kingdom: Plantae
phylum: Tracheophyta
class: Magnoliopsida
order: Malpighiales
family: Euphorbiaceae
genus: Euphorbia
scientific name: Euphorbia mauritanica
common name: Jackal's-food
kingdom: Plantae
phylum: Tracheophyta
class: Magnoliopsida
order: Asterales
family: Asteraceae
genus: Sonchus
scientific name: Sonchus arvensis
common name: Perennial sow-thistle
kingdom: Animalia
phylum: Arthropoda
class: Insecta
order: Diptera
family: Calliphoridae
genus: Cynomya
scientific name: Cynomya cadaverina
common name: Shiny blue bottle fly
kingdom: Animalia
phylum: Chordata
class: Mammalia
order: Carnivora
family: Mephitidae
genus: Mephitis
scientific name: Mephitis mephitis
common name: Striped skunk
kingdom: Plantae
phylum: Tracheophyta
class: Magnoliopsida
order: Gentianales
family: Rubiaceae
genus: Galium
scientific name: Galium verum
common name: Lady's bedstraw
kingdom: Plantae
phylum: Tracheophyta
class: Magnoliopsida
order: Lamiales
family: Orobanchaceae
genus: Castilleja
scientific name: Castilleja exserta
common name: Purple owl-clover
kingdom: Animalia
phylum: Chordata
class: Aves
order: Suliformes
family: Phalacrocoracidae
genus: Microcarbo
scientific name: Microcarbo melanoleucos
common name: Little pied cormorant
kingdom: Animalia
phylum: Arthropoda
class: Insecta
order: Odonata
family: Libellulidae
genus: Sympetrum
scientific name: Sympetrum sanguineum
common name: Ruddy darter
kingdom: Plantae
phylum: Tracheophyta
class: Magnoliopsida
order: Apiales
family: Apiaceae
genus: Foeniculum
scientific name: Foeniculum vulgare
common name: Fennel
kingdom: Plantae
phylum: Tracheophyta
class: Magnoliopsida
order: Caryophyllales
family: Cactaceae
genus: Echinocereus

_ _ _

**The problem:**
Edit the lines above so that every "common name" becomes "vernacular name", and leave everything else as it is.

**Solution for this exercise:**
kingdom: Plantae
phylum: Tracheophyta
class: Magnoliopsida
order: Malpighiales
family: Euphorbiaceae
genus: Euphorbia
scientific name: Euphorbia mauritanica
vernacular name: Jackal's-food
kingdom: Plantae
phylum: Tracheophyta
class: Magnoliopsida
order: Asterales
family: Asteraceae
genus: Sonchus
scientific name: Sonchus arvensis
vernacular name: Perennial sow-thistle
kingdom: Animalia
phylum: Arthropoda
class: Insecta
order: Diptera
family: Calliphoridae
genus: Cynomya
scientific name: Cynomya cadaverina
vernacular name: Shiny blue bottle fly
kingdom: Animalia
phylum: Chordata
class: Mammalia
order: Carnivora
family: Mephitidae
genus: Mephitis
scientific name: Mephitis mephitis
vernacular name: Striped skunk
kingdom: Plantae
phylum: Tracheophyta
class: Magnoliopsida
order: Gentianales
family: Rubiaceae
genus: Galium
scientific name: Galium verum
vernacular name: Lady's bedstraw
kingdom: Plantae
phylum: Tracheophyta
class: Magnoliopsida
order: Lamiales
family: Orobanchaceae
genus: Castilleja
scientific name: Castilleja exserta
vernacular name: Purple owl-clover
kingdom: Animalia
phylum: Chordata
class: Aves
order: Suliformes
family: Phalacrocoracidae
genus: Microcarbo
scientific name: Microcarbo melanoleucos
vernacular name: Little pied cormorant
kingdom: Animalia
phylum: Arthropoda
class: Insecta
order: Odonata
family: Libellulidae
genus: Sympetrum
scientific name: Sympetrum sanguineum
vernacular name: Ruddy darter
kingdom: Plantae
phylum: Tracheophyta
class: Magnoliopsida
order: Apiales
family: Apiaceae
genus: Foeniculum
scientific name: Foeniculum vulgare
vernacular name: Fennel
kingdom: Plantae
phylum: Tracheophyta
class: Magnoliopsida
order: Caryophyllales
family: Cactaceae
genus: Echinocereus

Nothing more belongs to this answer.